Many thanks for the quick fix to #316808.  This is a similar problem
which I didn't spot at the time.  The init script uses /var/lib/discover
for a working file.  /var may not be mounted at the first run of
discover, either.

This isn't as serious as #316808 as discover still runs and a
problematic module can be blacklisted manually.

I'll attach a patch which, however, you probably won't want to use,
because it assumes you can write into /lib - probably a wrong assumption.
Should it be /tmp ?

Nick

-- System Information:
Debian Release: 3.1
  APT prefers unstable
  APT policy: (2, 'unstable')
Architecture: i386 (i686)
Kernel: Linux 2.6.11-1-k7
Locale: LANG=en_GB, LC_CTYPE=en_GB (charmap=ISO-8859-1)
+ + + + +
Requirement 1:
In the discover bug report, reproduce everything from "This isn't as" down to "Architecture: i386 (i686)", substituting "disabled" for "blacklisted".
Requirement 2:
Write the next part of the discover bug report, picking up after its final line.

Supplied material:
+ + + + +
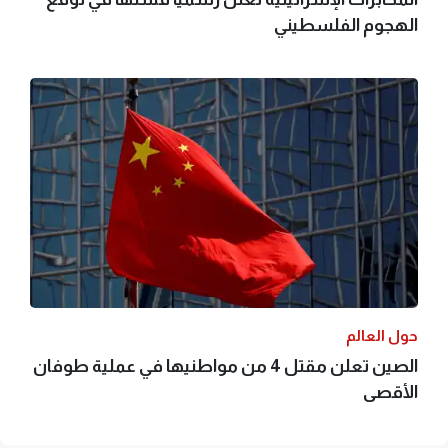
الهجوم الفلسطيني
حول العالم
الصين تعلن مقتل 4 من مواطنيها في عملية طوفان
الأقصى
+ + + + +
Written answer 1:
This isn't as serious as #316808 as discover still runs and a
problematic module can be disabled manually.

I'll attach a patch which, however, you probably won't want to use,
because it assumes you can write into /lib - probably a wrong assumption.
Should it be /tmp ?

Nick

-- System Information:
Debian Release: 3.1
  APT prefers unstable
  APT policy: (2, 'unstable')
Architecture: i386 (i686)

Written answer 2:
Versions of packages discover1 depends on:
ii  discover1-data              1.2005.07.31 hardware lists for libdiscover1
ii  libc6                       2.3.2.ds1-22 GNU C Library: Shared libraries an
ii  libdiscover1                1.7.12       hardware identification library

-- debconf information:
* discover/manage_cdrom_devices: true
* discover/cdrom_base_mountpoint: /media/
  discover/cdrom_base_mountpoint_error:
--- /home/leveret/backports/discover1-1.7.13/discover/discover.init.orig	2005-07-10 17:20:38.000000000 +0100
+++ /home/leveret/backports/discover1-1.7.13/discover/discover.init	2005-09-03 01:38:06.000000000 +0100
@@ -13,6 +13,9 @@
 # file that controls this init script's management of device symlinks
 INITFILE=/etc/default/discover
 
+# module we're loading, if it crashes then we know the culprit and can skip it
+CRASHFILE=/lib/discover/crash
+
 # cache, used more than once
 KVERS=$(uname -r)
 
@@ -48,12 +51,12 @@
   echo "$result"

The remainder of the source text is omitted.